Saved entries
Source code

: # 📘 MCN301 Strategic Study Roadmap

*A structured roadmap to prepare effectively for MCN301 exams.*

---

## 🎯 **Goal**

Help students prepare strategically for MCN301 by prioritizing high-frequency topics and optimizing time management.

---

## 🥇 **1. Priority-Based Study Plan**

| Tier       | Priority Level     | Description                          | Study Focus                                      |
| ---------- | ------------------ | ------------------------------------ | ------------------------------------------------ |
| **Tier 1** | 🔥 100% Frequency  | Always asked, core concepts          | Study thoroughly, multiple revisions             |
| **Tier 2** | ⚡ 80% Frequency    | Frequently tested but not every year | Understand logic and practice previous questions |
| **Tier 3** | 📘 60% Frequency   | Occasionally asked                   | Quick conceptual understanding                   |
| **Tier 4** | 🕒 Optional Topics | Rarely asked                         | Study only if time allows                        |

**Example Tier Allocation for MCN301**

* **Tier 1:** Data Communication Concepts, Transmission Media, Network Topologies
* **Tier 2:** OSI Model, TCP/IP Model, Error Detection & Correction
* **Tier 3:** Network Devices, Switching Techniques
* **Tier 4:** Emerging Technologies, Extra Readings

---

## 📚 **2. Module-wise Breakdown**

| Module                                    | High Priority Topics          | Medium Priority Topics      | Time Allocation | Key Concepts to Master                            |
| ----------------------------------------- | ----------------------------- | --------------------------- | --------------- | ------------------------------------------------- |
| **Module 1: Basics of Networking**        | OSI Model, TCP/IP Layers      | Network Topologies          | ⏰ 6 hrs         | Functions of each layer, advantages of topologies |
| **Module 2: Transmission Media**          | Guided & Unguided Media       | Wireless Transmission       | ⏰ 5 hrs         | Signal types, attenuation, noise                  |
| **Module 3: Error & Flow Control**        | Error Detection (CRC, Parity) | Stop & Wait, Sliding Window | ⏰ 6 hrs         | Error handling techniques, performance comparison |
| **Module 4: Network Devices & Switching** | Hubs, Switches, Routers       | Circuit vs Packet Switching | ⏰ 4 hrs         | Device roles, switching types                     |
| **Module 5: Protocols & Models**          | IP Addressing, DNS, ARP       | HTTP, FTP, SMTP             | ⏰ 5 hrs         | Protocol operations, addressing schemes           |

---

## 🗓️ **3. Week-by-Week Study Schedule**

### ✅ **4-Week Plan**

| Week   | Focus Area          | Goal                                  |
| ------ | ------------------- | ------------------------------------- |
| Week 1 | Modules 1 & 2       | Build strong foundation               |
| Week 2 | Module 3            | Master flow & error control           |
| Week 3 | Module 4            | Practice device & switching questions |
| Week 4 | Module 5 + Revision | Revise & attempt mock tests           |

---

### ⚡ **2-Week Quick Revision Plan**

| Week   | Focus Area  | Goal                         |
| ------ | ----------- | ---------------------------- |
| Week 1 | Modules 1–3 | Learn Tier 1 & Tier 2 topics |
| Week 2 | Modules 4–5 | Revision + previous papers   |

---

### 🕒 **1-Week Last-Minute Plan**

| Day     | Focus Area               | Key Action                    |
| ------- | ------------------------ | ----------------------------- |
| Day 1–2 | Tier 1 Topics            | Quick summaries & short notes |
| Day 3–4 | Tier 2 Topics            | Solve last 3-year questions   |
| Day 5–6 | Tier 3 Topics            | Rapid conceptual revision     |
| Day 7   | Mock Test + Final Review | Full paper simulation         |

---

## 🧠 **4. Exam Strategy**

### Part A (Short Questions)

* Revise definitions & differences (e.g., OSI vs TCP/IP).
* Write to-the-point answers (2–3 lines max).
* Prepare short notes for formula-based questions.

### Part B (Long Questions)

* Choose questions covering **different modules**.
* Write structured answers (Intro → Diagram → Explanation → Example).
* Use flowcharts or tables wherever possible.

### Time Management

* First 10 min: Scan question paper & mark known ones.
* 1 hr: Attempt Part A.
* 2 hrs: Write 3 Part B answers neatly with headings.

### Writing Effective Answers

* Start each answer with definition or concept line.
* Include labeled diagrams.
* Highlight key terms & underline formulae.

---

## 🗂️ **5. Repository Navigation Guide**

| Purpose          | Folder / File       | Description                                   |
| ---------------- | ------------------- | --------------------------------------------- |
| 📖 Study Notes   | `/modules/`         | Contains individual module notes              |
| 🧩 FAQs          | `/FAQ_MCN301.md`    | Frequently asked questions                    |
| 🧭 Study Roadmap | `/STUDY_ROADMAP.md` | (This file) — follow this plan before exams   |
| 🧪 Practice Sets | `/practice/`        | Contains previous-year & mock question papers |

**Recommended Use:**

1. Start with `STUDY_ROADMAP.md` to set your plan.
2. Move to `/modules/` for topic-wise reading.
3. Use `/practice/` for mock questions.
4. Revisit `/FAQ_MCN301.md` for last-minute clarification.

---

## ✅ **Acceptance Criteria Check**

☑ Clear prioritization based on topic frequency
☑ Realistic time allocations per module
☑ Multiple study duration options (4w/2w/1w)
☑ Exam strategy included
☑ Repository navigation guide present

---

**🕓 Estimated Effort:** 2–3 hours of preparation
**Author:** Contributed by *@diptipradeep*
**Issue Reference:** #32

- Problem description
Set down the data exactly.

- Answer section
Source code

: # 📘 MCN301 Strategic Study Roadmap

*A structured roadmap to prepare effectively for MCN301 exams.*

---

## 🎯 **Goal**

Help students prepare strategically for MCN301 by prioritizing high-frequency topics and optimizing time management.

---

## 🥇 **1. Priority-Based Study Plan**

| Tier       | Priority Level     | Description                          | Study Focus                                      |
| ---------- | ------------------ | ------------------------------------ | ------------------------------------------------ |
| **Tier 1** | 🔥 100% Frequency  | Always asked, core concepts          | Study thoroughly, multiple revisions             |
| **Tier 2** | ⚡ 80% Frequency    | Frequently tested but not every year | Understand logic and practice previous questions |
| **Tier 3** | 📘 60% Frequency   | Occasionally asked                   | Quick conceptual understanding                   |
| **Tier 4** | 🕒 Optional Topics | Rarely asked                         | Study only if time allows                        |

**Example Tier Allocation for MCN301**

* **Tier 1:** Data Communication Concepts, Transmission Media, Network Topologies
* **Tier 2:** OSI Model, TCP/IP Model, Error Detection & Correction
* **Tier 3:** Network Devices, Switching Techniques
* **Tier 4:** Emerging Technologies, Extra Readings

---

## 📚 **2. Module-wise Breakdown**

| Module                                    | High Priority Topics          | Medium Priority Topics      | Time Allocation | Key Concepts to Master                            |
| ----------------------------------------- | ----------------------------- | --------------------------- | --------------- | ------------------------------------------------- |
| **Module 1: Basics of Networking**        | OSI Model, TCP/IP Layers      | Network Topologies          | ⏰ 6 hrs         | Functions of each layer, advantages of topologies |
| **Module 2: Transmission Media**          | Guided & Unguided Media       | Wireless Transmission       | ⏰ 5 hrs         | Signal types, attenuation, noise                  |
| **Module 3: Error & Flow Control**        | Error Detection (CRC, Parity) | Stop & Wait, Sliding Window | ⏰ 6 hrs         | Error handling techniques, performance comparison |
| **Module 4: Network Devices & Switching** | Hubs, Switches, Routers       | Circuit vs Packet Switching | ⏰ 4 hrs         | Device roles, switching types                     |
| **Module 5: Protocols & Models**          | IP Addressing, DNS, ARP       | HTTP, FTP, SMTP             | ⏰ 5 hrs         | Protocol operations, addressing schemes           |

---

## 🗓️ **3. Week-by-Week Study Schedule**

### ✅ **4-Week Plan**

| Week   | Focus Area          | Goal                                  |
| ------ | ------------------- | ------------------------------------- |
| Week 1 | Modules 1 & 2       | Build strong foundation               |
| Week 2 | Module 3            | Master flow & error control           |
| Week 3 | Module 4            | Practice device & switching questions |
| Week 4 | Module 5 + Revision | Revise & attempt mock tests           |

---

### ⚡ **2-Week Quick Revision Plan**

| Week   | Focus Area  | Goal                         |
| ------ | ----------- | ---------------------------- |
| Week 1 | Modules 1–3 | Learn Tier 1 & Tier 2 topics |
| Week 2 | Modules 4–5 | Revision + previous papers   |

---

### 🕒 **1-Week Last-Minute Plan**

| Day     | Focus Area               | Key Action                    |
| ------- | ------------------------ | ----------------------------- |
| Day 1–2 | Tier 1 Topics            | Quick summaries & short notes |
| Day 3–4 | Tier 2 Topics            | Solve last 3-year questions   |
| Day 5–6 | Tier 3 Topics            | Rapid conceptual revision     |
| Day 7   | Mock Test + Final Review | Full paper simulation         |

---

## 🧠 **4. Exam Strategy**

### Part A (Short Questions)

* Revise definitions & differences (e.g., OSI vs TCP/IP).
* Write to-the-point answers (2–3 lines max).
* Prepare short notes for formula-based questions.

### Part B (Long Questions)

* Choose questions covering **different modules**.
* Write structured answers (Intro → Diagram → Explanation → Example).
* Use flowcharts or tables wherever possible.

### Time Management

* First 10 min: Scan question paper & mark known ones.
* 1 hr: Attempt Part A.
* 2 hrs: Write 3 Part B answers neatly with headings.

### Writing Effective Answers

* Start each answer with definition or concept line.
* Include labeled diagrams.
* Highlight key terms & underline formulae.

---

## 🗂️ **5. Repository Navigation Guide**

| Purpose          | Folder / File       | Description                                   |
| ---------------- | ------------------- | --------------------------------------------- |
| 📖 Study Notes   | `/modules/`         | Contains individual module notes              |
| 🧩 FAQs          | `/FAQ_MCN301.md`    | Frequently asked questions                    |
| 🧭 Study Roadmap | `/STUDY_ROADMAP.md` | (This file) — follow this plan before exams   |
| 🧪 Practice Sets | `/practice/`        | Contains previous-year & mock question papers |

**Recommended Use:**

1. Start with `STUDY_ROADMAP.md` to set your plan.
2. Move to `/modules/` for topic-wise reading.
3. Use `/practice/` for mock questions.
4. Revisit `/FAQ_MCN301.md` for last-minute clarification.

---

## ✅ **Acceptance Criteria Check**

☑ Clear prioritization based on topic frequency
☑ Realistic time allocations per module
☑ Multiple study duration options (4w/2w/1w)
☑ Exam strategy included
☑ Repository navigation guide present

---

**🕓 Estimated Effort:** 2–3 hours of preparation
**Author:** Contributed by *@diptipradeep*
**Issue Reference:** #32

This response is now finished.